Dat schrijft demissionair minister Wopke Hoekstra van Financiën in de zogeheten voortgangsrapportage. De Volksbank is sinds de nationalisatie van het oude SNS Reaal in 2013 in handen van de Nederlandse staat. Die pompte eerder dik 2 miljard euro in de organisatie.
Volgens de minister zijn de marktomstandigheden de laatste tijd niet verbeterd. De bank wist de kosten evenwel terug te brengen en zorgde er ook voor dat het geld op meerdere manieren werd verdiend. Maar volgens de NLFI, de stichting die de staatsdeelnemingen in financiële instellingen beheert, is het succes van de nieuwe strategie voor een groot deel afhankelijk van de opbrengsten uit rente.
De ontwikkeling van de rente is evenwel niet iets wat de bank zelf in de hand heeft.
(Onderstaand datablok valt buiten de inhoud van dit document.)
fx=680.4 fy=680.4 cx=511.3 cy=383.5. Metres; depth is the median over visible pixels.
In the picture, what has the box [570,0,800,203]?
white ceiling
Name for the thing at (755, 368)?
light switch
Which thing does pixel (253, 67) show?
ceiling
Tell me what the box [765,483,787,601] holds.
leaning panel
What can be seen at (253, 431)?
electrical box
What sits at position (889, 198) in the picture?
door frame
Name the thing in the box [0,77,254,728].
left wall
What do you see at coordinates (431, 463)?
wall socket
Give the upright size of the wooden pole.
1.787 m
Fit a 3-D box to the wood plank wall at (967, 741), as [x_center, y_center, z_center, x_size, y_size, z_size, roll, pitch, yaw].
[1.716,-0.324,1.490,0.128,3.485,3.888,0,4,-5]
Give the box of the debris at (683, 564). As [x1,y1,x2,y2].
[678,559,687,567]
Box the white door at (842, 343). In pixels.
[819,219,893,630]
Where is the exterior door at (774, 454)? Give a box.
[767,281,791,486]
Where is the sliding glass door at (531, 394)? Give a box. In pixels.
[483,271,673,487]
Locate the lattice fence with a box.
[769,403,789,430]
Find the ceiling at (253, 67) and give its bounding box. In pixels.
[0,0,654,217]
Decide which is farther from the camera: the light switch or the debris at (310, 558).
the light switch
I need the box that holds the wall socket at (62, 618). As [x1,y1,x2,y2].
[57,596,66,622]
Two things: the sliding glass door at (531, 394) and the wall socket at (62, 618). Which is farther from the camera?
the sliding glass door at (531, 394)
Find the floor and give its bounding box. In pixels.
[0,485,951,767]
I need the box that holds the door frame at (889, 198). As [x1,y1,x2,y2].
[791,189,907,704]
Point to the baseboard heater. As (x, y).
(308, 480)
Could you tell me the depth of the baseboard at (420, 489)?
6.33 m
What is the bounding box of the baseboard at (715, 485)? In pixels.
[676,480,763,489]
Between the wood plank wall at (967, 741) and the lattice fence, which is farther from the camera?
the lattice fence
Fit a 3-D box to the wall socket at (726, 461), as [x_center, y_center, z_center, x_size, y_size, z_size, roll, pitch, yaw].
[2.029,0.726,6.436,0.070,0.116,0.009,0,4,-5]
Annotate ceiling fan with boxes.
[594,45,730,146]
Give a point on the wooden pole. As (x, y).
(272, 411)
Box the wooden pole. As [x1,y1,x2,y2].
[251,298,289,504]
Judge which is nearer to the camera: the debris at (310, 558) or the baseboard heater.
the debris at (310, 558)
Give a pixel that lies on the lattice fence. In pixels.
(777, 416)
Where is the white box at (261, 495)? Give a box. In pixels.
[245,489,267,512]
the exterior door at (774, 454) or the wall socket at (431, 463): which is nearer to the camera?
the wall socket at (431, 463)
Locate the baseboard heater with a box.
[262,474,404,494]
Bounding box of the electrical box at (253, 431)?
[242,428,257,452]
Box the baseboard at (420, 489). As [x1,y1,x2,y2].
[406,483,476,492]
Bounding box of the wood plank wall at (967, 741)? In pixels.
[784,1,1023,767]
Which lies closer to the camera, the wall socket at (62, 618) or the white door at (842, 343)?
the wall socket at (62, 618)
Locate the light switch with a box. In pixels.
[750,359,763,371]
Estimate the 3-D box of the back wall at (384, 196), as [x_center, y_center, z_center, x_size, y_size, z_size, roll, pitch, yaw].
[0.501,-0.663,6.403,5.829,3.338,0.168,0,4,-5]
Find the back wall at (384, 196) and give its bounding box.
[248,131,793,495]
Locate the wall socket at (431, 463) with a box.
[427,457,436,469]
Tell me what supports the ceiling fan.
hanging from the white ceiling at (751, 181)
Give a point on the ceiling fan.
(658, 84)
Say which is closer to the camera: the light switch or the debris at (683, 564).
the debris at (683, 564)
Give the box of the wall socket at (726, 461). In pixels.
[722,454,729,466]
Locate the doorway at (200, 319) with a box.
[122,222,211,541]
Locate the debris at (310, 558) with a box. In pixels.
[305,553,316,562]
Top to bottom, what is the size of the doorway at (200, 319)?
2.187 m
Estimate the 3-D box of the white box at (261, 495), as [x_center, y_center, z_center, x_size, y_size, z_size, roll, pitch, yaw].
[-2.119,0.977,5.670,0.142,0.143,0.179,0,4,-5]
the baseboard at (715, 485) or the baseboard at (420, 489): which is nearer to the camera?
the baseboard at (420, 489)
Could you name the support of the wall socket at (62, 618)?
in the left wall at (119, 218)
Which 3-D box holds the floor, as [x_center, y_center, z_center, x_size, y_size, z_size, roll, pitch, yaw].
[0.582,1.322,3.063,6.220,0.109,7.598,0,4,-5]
Het kan om die reden nog jaren duren alvorens de nieuwe koers zich ook uitbetaalt. Daarbij zal de bank eerst flink moeten investeren.
De laatste tijd rommelt het behoorlijk in de top van de bank. Zo werd financieel directeur Pieter Veuger vorig jaar ontslagen. Volgens de gewezen bestuurder was dat onterecht. Hij eist een schadevergoeding. Veuger zou met een lange lijst van mensen zijn gekomen die hij als getuige wil horen in de rechtszaal. Hoekstra is er daar een van.
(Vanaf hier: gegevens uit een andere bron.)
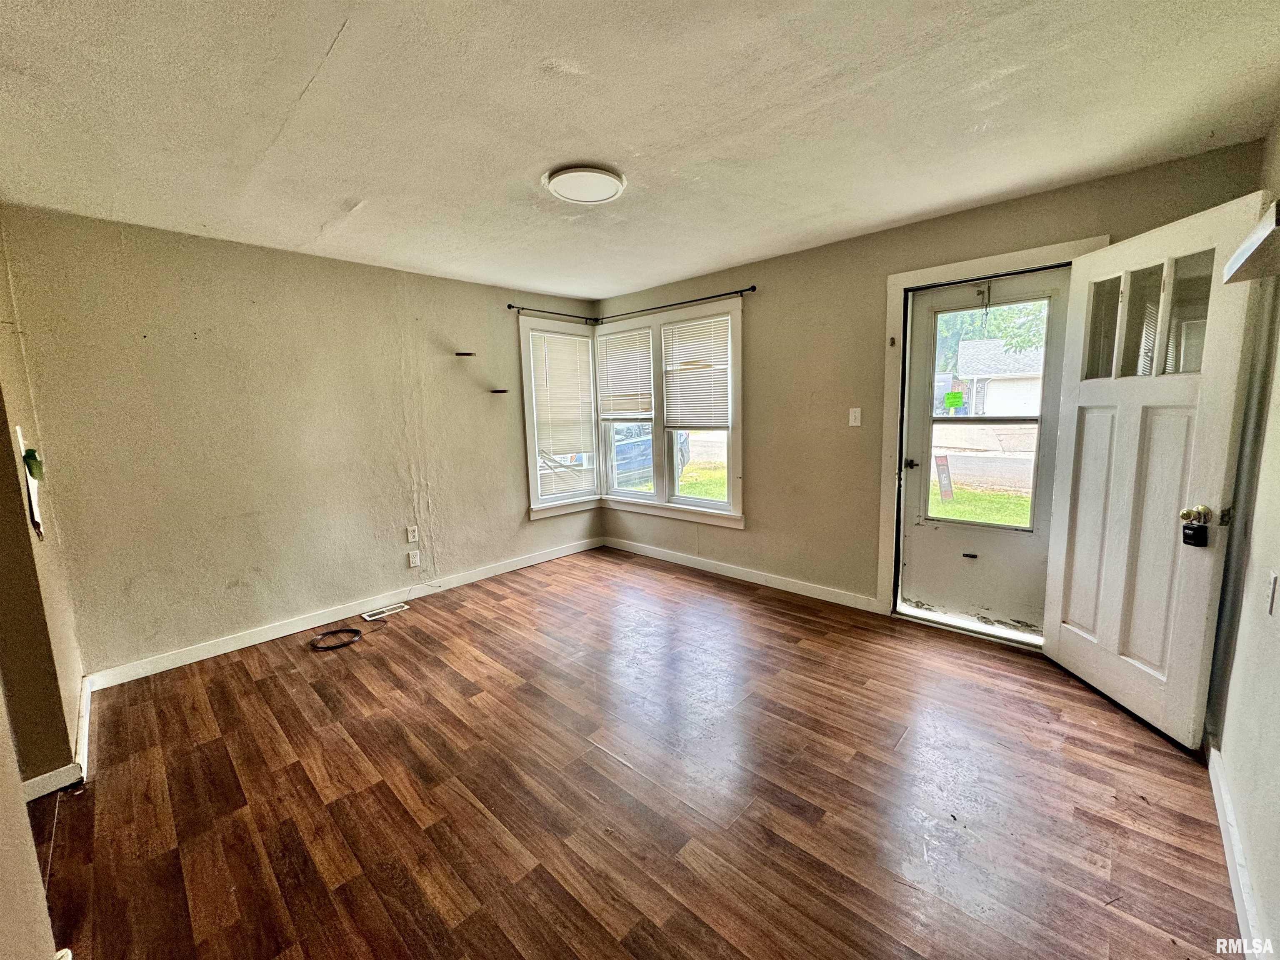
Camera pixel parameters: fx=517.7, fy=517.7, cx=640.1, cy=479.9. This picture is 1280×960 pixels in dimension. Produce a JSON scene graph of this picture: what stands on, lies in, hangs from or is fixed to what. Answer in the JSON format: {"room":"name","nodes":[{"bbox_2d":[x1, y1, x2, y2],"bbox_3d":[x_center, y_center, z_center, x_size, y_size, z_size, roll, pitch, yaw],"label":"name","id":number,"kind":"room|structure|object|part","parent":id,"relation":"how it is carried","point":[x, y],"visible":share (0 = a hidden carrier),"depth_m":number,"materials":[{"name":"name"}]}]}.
{"room":"living room","nodes":[
{"label":"living room","id":0,"kind":"room"},
{"bbox_2d":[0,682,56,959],"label":"near left wall","id":1,"kind":"structure","parent":0,"point":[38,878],"depth_m":1.09,"materials":[{"name":"beige paint"}]},
{"bbox_2d":[0,216,90,801],"bbox_3d":[-2.492,0.000,1.930,1.196,2.415,0.212,6,11,43],"label":"left wall","id":2,"kind":"structure","parent":0,"point":[11,469],"depth_m":1.98,"materials":[{"name":"beige paint"}]},
{"bbox_2d":[14,424,43,539],"bbox_3d":[-2.305,0.012,1.954,0.227,0.428,0.055,6,11,43],"label":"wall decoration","id":3,"kind":"object","parent":2,"relation":"attached to","point":[33,498],"visible":0.9,"depth_m":1.93,"materials":[{"name":"white paper"}]},
{"bbox_2d":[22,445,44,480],"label":"green object","id":4,"kind":"object","parent":2,"relation":"attached to","point":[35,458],"visible":0.91,"depth_m":1.96,"materials":[{"name":"green"}]},
{"bbox_2d":[20,675,93,803],"bbox_3d":[-2.545,1.141,2.164,1.211,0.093,0.187,6,11,43],"label":"baseboard","id":5,"kind":"structure","parent":2,"relation":"attached to","point":[86,724],"depth_m":2.02,"materials":[{"name":"white paint"}]},
{"bbox_2d":[2,203,603,678],"bbox_3d":[-1.754,-0.305,3.898,0.164,2.432,4.015,6,11,43],"label":"left wall","id":6,"kind":"structure","parent":0,"point":[186,348],"depth_m":3.15,"materials":[{"name":"beige paint"}]},
{"bbox_2d":[85,535,603,689],"bbox_3d":[-1.642,0.842,4.001,0.015,0.097,3.617,6,11,43],"label":"baseboard","id":7,"kind":"structure","parent":6,"relation":"attached to","point":[276,633],"depth_m":3.41,"materials":[{"name":"white paint"}]},
{"bbox_2d":[406,525,419,542],"bbox_3d":[-1.719,0.408,3.916,0.013,0.118,0.072,6,11,43],"label":"wall outlet","id":8,"kind":"object","parent":6,"relation":"attached to","point":[412,538],"visible":0.98,"depth_m":3.91,"materials":[{"name":"white plastic"}]},
{"bbox_2d":[407,549,420,567],"bbox_3d":[-1.708,0.593,3.909,0.009,0.118,0.072,6,11,43],"label":"wall socket","id":9,"kind":"object","parent":6,"relation":"attached to","point":[414,560],"visible":0.99,"depth_m":3.90,"materials":[{"name":"white plastic"}]},
{"bbox_2d":[454,350,475,356],"bbox_3d":[-1.386,-0.989,4.085,0.155,0.029,0.133,6,11,43],"label":"wall shelf","id":10,"kind":"object","parent":6,"relation":"attached to","point":[459,353],"visible":0.99,"depth_m":4.05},
{"bbox_2d":[490,387,509,393],"bbox_3d":[-1.188,-0.737,4.335,0.155,0.026,0.141,6,11,43],"label":"wall shelf","id":11,"kind":"object","parent":6,"relation":"attached to","point":[502,391],"visible":0.99,"depth_m":4.29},
{"bbox_2d":[507,304,599,323],"bbox_3d":[-0.777,-1.486,4.632,0.087,0.050,0.927,6,11,43],"label":"curtain rod","id":12,"kind":"object","parent":6,"relation":"attached to","point":[510,307],"visible":0.94,"depth_m":4.56,"materials":[{"name":"black metal"}]},
{"bbox_2d":[517,315,600,519],"bbox_3d":[-0.760,-0.559,4.872,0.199,1.769,0.921,6,11,43],"label":"left window","id":13,"kind":"structure","parent":6,"relation":"in","point":[528,423],"depth_m":4.79,"materials":[{"name":"white glass"}]},
{"bbox_2d":[529,328,594,454],"bbox_3d":[-0.707,-0.712,4.832,0.052,1.254,0.663,6,11,43],"label":"window blind","id":14,"kind":"object","parent":13,"relation":"attached to","point":[565,337],"visible":0.96,"depth_m":4.80,"materials":[{"name":"white plastic"}]},
{"bbox_2d":[31,546,1242,959],"bbox_3d":[-0.298,1.167,2.221,4.848,0.107,4.930,6,11,43],"label":"floor","id":15,"kind":"structure","parent":0,"point":[268,684],"depth_m":1.89,"materials":[{"name":"brown wood"}]},
{"bbox_2d":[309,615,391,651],"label":"cable","id":16,"kind":"object","parent":15,"relation":"on","point":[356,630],"visible":0.99,"depth_m":3.24,"materials":[{"name":"black plastic"}]},
{"bbox_2d":[362,602,409,620],"bbox_3d":[-1.822,0.937,3.695,0.116,0.008,0.280,6,11,43],"label":"floor vent","id":17,"kind":"object","parent":15,"relation":"in","point":[391,611],"visible":0.97,"depth_m":3.68,"materials":[{"name":"white metal"}]},
{"bbox_2d":[0,0,1279,300],"bbox_3d":[-0.358,-1.352,1.982,4.782,0.117,4.623,6,11,43],"label":"ceiling","id":18,"kind":"structure","parent":0,"point":[316,221],"depth_m":1.81,"materials":[{"name":"white paint"}]},
{"bbox_2d":[544,164,625,204],"bbox_3d":[-0.251,-1.345,2.377,0.346,0.038,0.345,6,11,43],"label":"ceiling light","id":19,"kind":"object","parent":18,"relation":"attached to","point":[602,192],"visible":0.98,"depth_m":2.32,"materials":[{"name":"white plastic"}]},
{"bbox_2d":[596,137,1264,621],"bbox_3d":[1.118,-0.381,3.771,4.490,2.424,0.171,6,11,43],"label":"back wall","id":20,"kind":"structure","parent":0,"point":[759,383],"depth_m":3.50,"materials":[{"name":"beige paint"}]},
{"bbox_2d":[596,298,743,526],"bbox_3d":[0.214,-0.557,4.573,1.696,1.752,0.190,6,11,43],"label":"double window","id":21,"kind":"structure","parent":20,"relation":"in","point":[738,323],"depth_m":4.49,"materials":[{"name":"white"}]},
{"bbox_2d":[595,326,652,419],"bbox_3d":[-0.143,-0.963,4.755,0.710,0.783,0.047,6,11,43],"label":"window blind","id":22,"kind":"object","parent":21,"relation":"attached to","point":[613,393],"visible":0.98,"depth_m":4.74,"materials":[{"name":"white plastic"}]},
{"bbox_2d":[661,314,732,431],"bbox_3d":[0.455,-0.855,4.243,0.671,0.888,0.045,6,11,43],"label":"window blind","id":23,"kind":"object","parent":21,"relation":"attached to","point":[724,345],"visible":0.97,"depth_m":4.23,"materials":[{"name":"white plastic"}]},
{"bbox_2d":[593,285,757,323],"bbox_3d":[0.212,-1.447,4.327,1.784,0.050,0.094,6,11,43],"label":"curtain rod","id":24,"kind":"object","parent":20,"relation":"attached to","point":[711,297],"visible":0.92,"depth_m":4.18,"materials":[{"name":"black metal"}]},
{"bbox_2d":[604,536,882,614],"bbox_3d":[0.639,0.730,4.292,2.856,0.097,0.015,6,11,43],"label":"baseboard","id":25,"kind":"structure","parent":20,"relation":"attached to","point":[724,573],"depth_m":4.04,"materials":[{"name":"white paint"}]},
{"bbox_2d":[847,407,862,426],"bbox_3d":[1.409,-0.415,3.405,0.071,0.119,0.018,6,11,43],"label":"light switch","id":26,"kind":"object","parent":20,"relation":"attached to","point":[854,423],"visible":0.97,"depth_m":3.41,"materials":[{"name":"white plastic"}]},
{"bbox_2d":[877,236,1106,637],"bbox_3d":[1.957,-0.156,3.004,1.015,2.145,0.203,6,11,43],"label":"door frame","id":27,"kind":"structure","parent":20,"relation":"attached to","point":[933,273],"depth_m":3.13,"materials":[{"name":"paint"}]},
{"bbox_2d":[900,270,1075,634],"bbox_3d":[1.979,-0.115,3.019,0.788,2.004,0.121,6,11,43],"label":"storm door","id":28,"kind":"structure","parent":27,"relation":"in","point":[915,528],"depth_m":3.05,"materials":[{"name":"white metal"}]},
{"bbox_3d":[1.679,-0.096,3.229,0.086,0.065,0.071,6,11,43],"label":"lever handle","id":29,"kind":"part","parent":28,"relation":"part of","materials":[{"name":"black metal"}]},
{"bbox_2d":[944,391,964,409],"bbox_3d":[1.863,-0.470,3.076,0.111,0.100,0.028,6,11,43],"label":"green sticker","id":30,"kind":"object","parent":28,"relation":"attached to","point":[958,401],"visible":0.98,"depth_m":3.07,"materials":[{"name":"green paper"}]},
{"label":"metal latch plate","id":31,"kind":"part","parent":28,"relation":"part of","materials":[{"name":"black metal"}]},
{"bbox_3d":[1.893,-0.308,2.930,0.557,1.350,0.061,6,11,43],"label":"door window","id":32,"kind":"part","parent":28,"relation":"part of","materials":[{"name":"glass"}]},
{"bbox_2d":[1041,190,1267,749],"bbox_3d":[2.153,-0.029,2.276,0.177,2.060,0.804,-1,8,1],"label":"front door","id":33,"kind":"structure","parent":27,"relation":"attached to","point":[1061,649],"depth_m":2.16,"materials":[{"name":"white paint"}]},
{"bbox_3d":[2.112,-0.656,2.178,0.124,0.455,0.323,-1,8,1],"label":"glass panes","id":34,"kind":"part","parent":33,"relation":"part of","materials":[{"name":"clear glass"}]},
{"bbox_2d":[1180,505,1209,547],"bbox_3d":[2.091,0.191,1.947,0.073,0.135,0.083,-2,8,-3],"label":"lockbox","id":35,"kind":"object","parent":33,"relation":"hanging from","point":[1188,538],"visible":0.97,"depth_m":1.94,"materials":[{"name":"black metal"}]},
{"bbox_3d":[2.127,0.133,1.994,0.079,0.073,0.078,-1,8,1],"label":"brass doorknob","id":36,"kind":"part","parent":33,"relation":"part of","materials":[{"name":"gold metal"}]},
{"bbox_2d":[1208,121,1279,959],"bbox_3d":[1.243,0.099,0.728,0.160,2.426,4.326,6,11,43],"label":"right wall","id":37,"kind":"structure","parent":0,"point":[1276,617],"depth_m":1.62,"materials":[{"name":"paint"}]},
{"bbox_2d":[1206,742,1267,959],"bbox_3d":[1.173,1.203,0.927,0.017,0.093,3.600,6,11,43],"label":"baseboard","id":38,"kind":"structure","parent":37,"relation":"attached to","point":[1217,794],"depth_m":1.49,"materials":[{"name":"white paint"}]},
{"bbox_2d":[1222,199,1279,283],"bbox_3d":[1.753,-0.622,1.354,0.229,0.101,0.697,6,11,43],"label":"wall shelf","id":39,"kind":"object","parent":37,"relation":"attached to","point":[1257,235],"visible":0.99,"depth_m":1.42,"materials":[{"name":"white"}]},
{"bbox_2d":[1264,570,1278,614],"bbox_3d":[1.822,0.324,1.495,0.014,0.118,0.070,6,11,43],"label":"light switch","id":40,"kind":"object","parent":37,"relation":"attached to","point":[1273,582],"visible":0.96,"depth_m":1.49,"materials":[{"name":"white plastic"}]},
{"label":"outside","id":41,"kind":"structure","parent":0,"visible":0},
{"bbox_2d":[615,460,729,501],"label":"lawn","id":42,"kind":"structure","parent":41,"point":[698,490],"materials":[{"name":"green plant"}]},
{"bbox_2d":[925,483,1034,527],"label":"lawn","id":43,"kind":"structure","parent":41,"point":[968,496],"depth_m":8.28,"materials":[{"name":"green plant"}]},
{"bbox_2d":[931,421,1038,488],"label":"street","id":44,"kind":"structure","parent":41,"point":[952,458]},
{"bbox_2d":[954,336,1045,417],"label":"house","id":45,"kind":"structure","parent":41,"point":[989,399],"materials":[{"name":"white"}]},
{"label":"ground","id":46,"kind":"structure","parent":41,"visible":0},
{"bbox_2d":[613,424,691,487],"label":"car","id":47,"kind":"object","parent":46,"relation":"on","point":[648,445],"visible":0.26,"materials":[{"name":"blue metal"}]},
{"bbox_2d":[934,454,954,503],"bbox_3d":[4.235,-0.016,7.219,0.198,0.712,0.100,6,11,43],"label":"sign","id":48,"kind":"object","parent":46,"relation":"on","point":[947,490],"visible":0.9,"depth_m":7.20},
{"bbox_2d":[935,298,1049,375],"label":"tree","id":49,"kind":"object","parent":46,"relation":"on","point":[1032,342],"visible":0.17,"materials":[{"name":"green plant"}]}
]}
Het ontslag van Veuger kwam vorig jaar op een moment dat hij pas een aantal maanden in dienst was. Later vertrok ook operationeel directeur Mirjam Verhoeven, na meningsverschillen over de gang van zaken, het te voeren beleid en de te volgen koers. En dit jaar kondigde president-commissaris Jan van Rutte aan de bank nog voor het aflopen van zijn tweede termijn te zullen verlaten.
De Volksbank liet eerder al onafhankelijk onderzoek doen naar de verstoorde verhoudingen in de top van de bank. Die ontstonden door misverstanden over de precieze taken van directeuren en die spanningen leidden incidenteel tot onderling “pestgedrag”, intimidatie en een “onveilige werksituatie” voor sommigen.